She sighs heavily. “Oh, Trey… I don’t want you to worry.”

“Then let me do this. Just this one thing and I’ll stop. I’ll never ask you to take anything from me again. Not even a stick of gum.”

I wait with my breath frozen in my lungs. It’s an argument we’ve had so many times, and she’s shut me down every time. I can’t imagine why tonight would be any different.

And still somehow it is.

“Alright,” she agrees softly. “You win.”

I smile. “You’ll let me do it?”

“Yes, Trey, I’ll let you do it. But you’re buying it for yourself, not for us. We’ll live in it and take care of it and someday when you come home to Hawaii you’ll have it for yourself.” She pauses, prepping her own killing blow. “You can have it for you and your family.”

“That ‘someday’ is a long ways off,” I remind her.

“I know. You have a career to think about now.

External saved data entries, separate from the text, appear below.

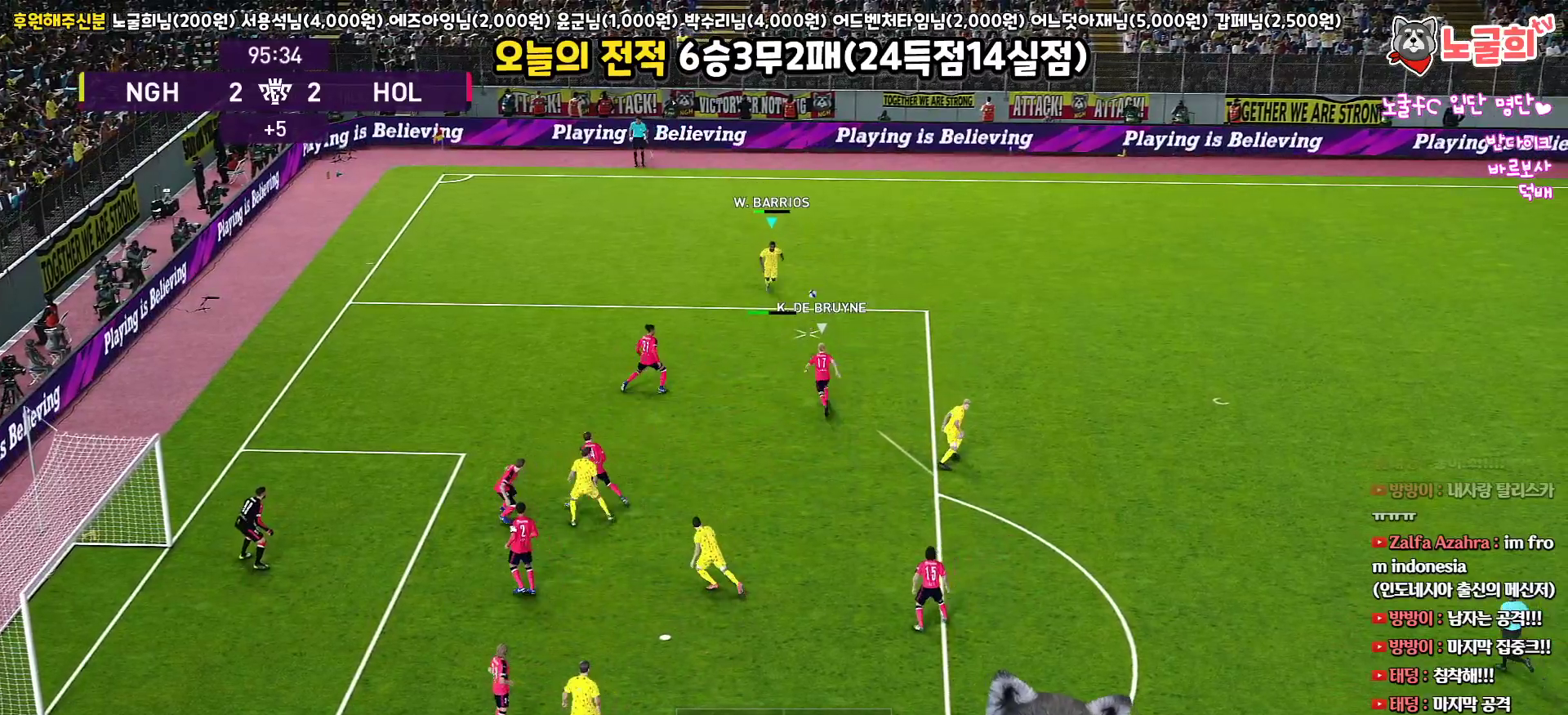
{"buttons": ["L3"], "left_stick": "down", "right_stick": "center", "events": []}
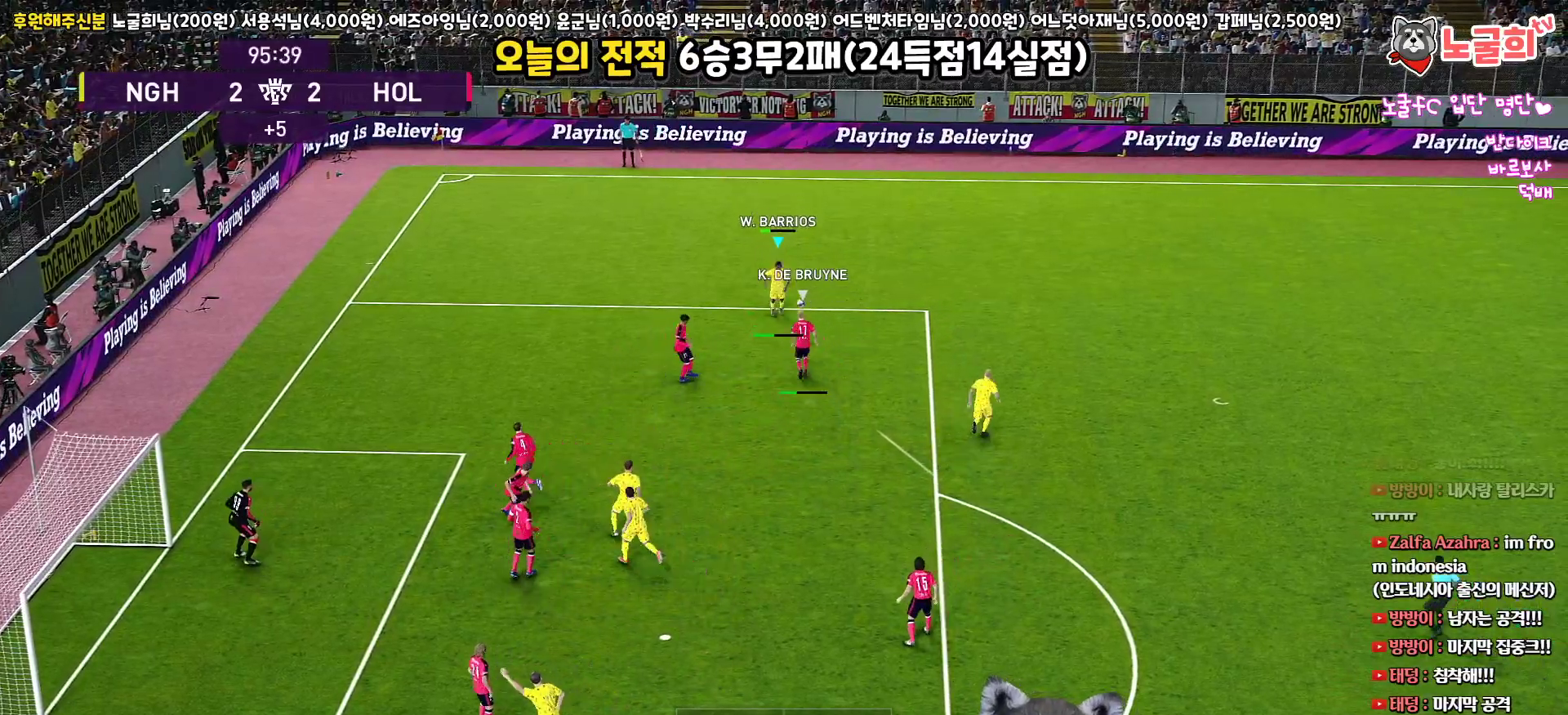
{"buttons": [], "left_stick": "down", "right_stick": "center", "events": [[500, "L3", "up"]]}
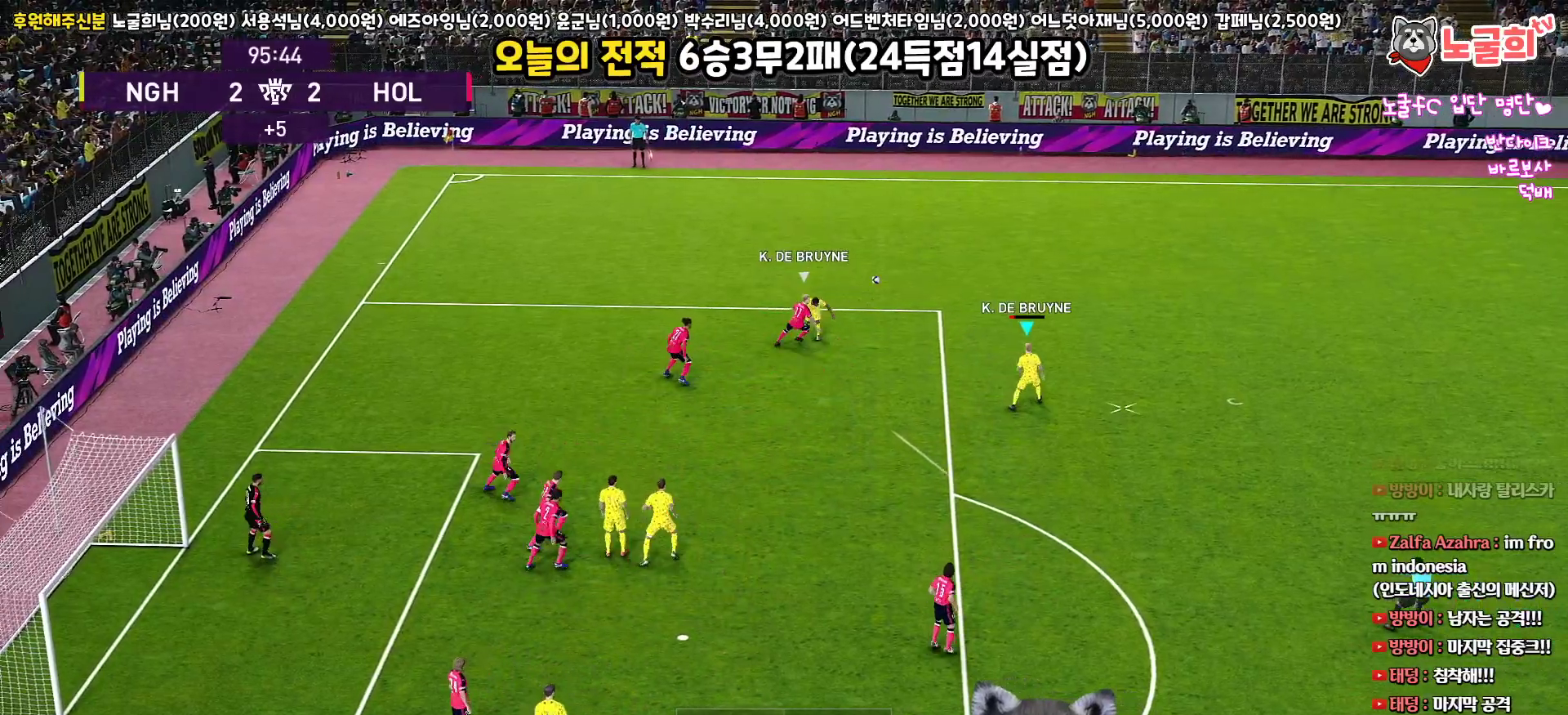
{"buttons": ["L3"], "left_stick": "down", "right_stick": "center", "events": [[33, "left_stick", "down-left"], [100, "L3", "down"], [233, "left_stick", "down"]]}
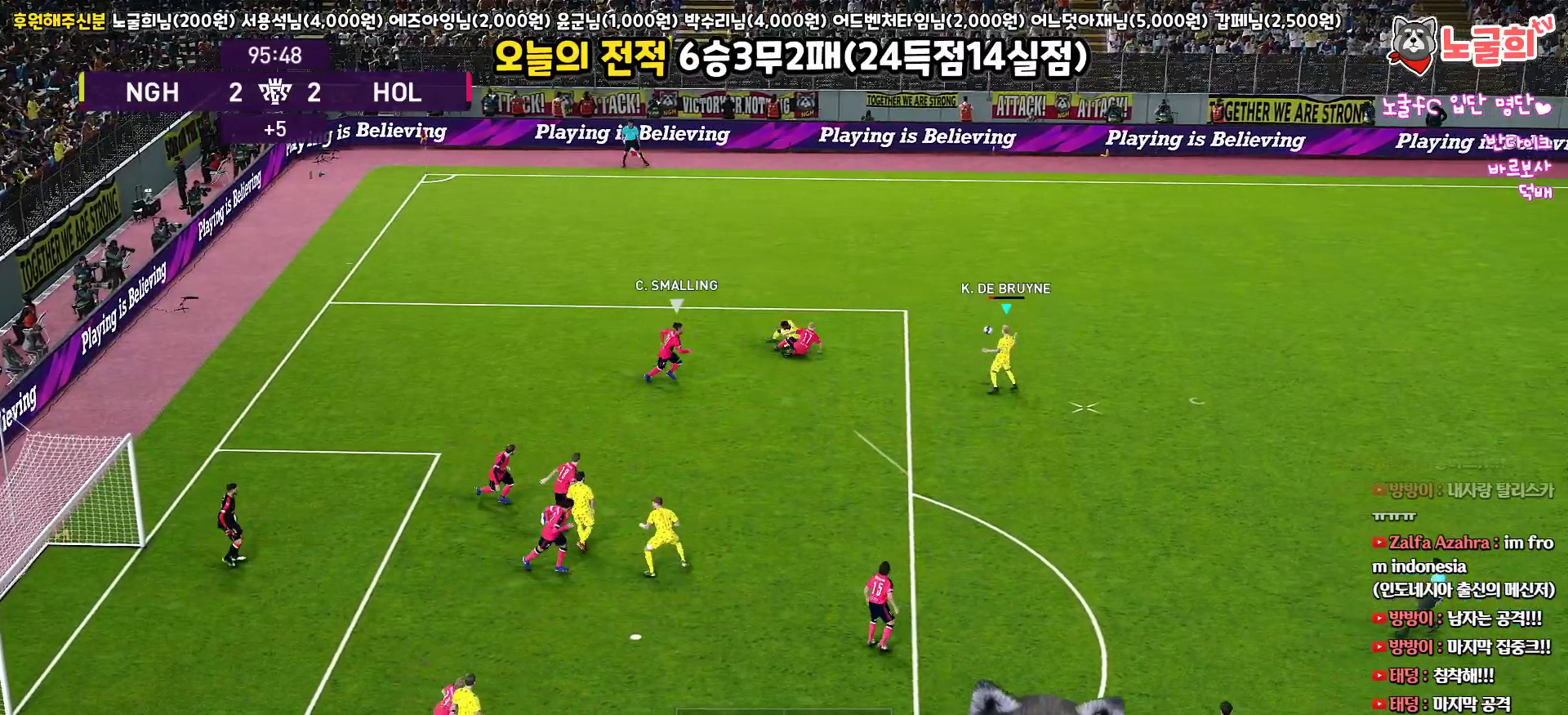
{"buttons": ["CROSS", "L3"], "left_stick": "down", "right_stick": "center", "events": [[450, "CROSS", "down"]]}
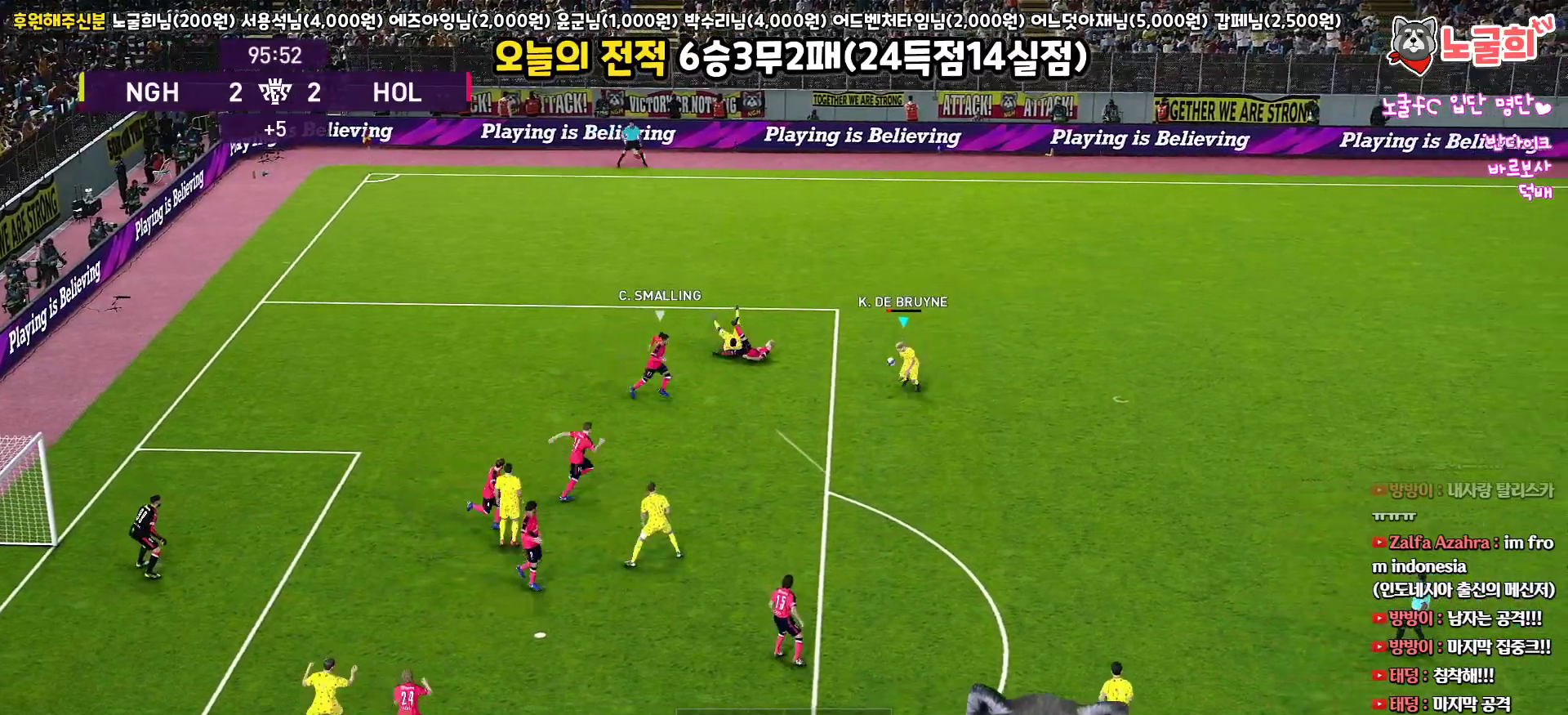
{"buttons": ["L3"], "left_stick": "down", "right_stick": "center", "events": [[83, "CROSS", "up"]]}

I’m not pushing.”

I chuckle. “Aren’t you?”

“Not yet. Give me a few years and it’ll be all you hear from me. For now I’m happy to see that you’re not popping up in the tabloids every two seconds with a new girl on your arm anymore.”

I sit up, running my hand over my head roughly. “Yeah. I’ve been busy. I’ve been focused.”

“Focused on the game or on a girl?”

“The game.”

“Have it your way. I need to get to bed if I’m going to wake in time for that flight to Louisiana, and you should get some sleep too.”

“I’m wide awake.”

“Well, you shouldn’t be,” she scolds lightly. “Goodnight, baby. I love you.”

“I love you too, Mom.”

“See you tomorrow. Remember to have fun!”

“I will. Bye.”

“Goodbye.”

I let her hang up, watching the phone’s screen go dark in my hand. I swipe my thumb across it twice, each time watching it light up only to let it go dark again without doing anything. I shouldn’t do anything. I should go to bed. I should hit the gym or go for a run, or one of a million other things I could do to calm the rising in my veins, but there’s only one thing that will help it. Only one person who can bring me down, because just speaking her name is what brought me up.

I bring up my text messages. Her name is at the top. It always is because she’s always the last one I message before I go to bed. She’s the first one I hit up when I wake.

I can’t sleep.

I wait only three minutes for a reply.

You should try. Busy day tomorrow.

I have tried. I can’t make it happen.

I can’t help you.

You’re the only person who can help me.

I wait five minutes this time. I’m sweating by the second.

We can’t.

I just want to sleep.

You just want to get laid.

I want to lay down next to you. I don’t have any condoms, don’t bring any with you. We won’t go there tonight.

Then where are we going?

To sleep. That’s it. I swear.

I wait seven minutes. Eight. Nine. My heart is thudding in my chest, my stomach knotting and dropping low where it aches with anxiety. No one calms me the way Sloane does, and no one winds me up like her either. She can make or break me in an instant and it’s a power I never intended to give to anyone. It’s not something I especially enjoy.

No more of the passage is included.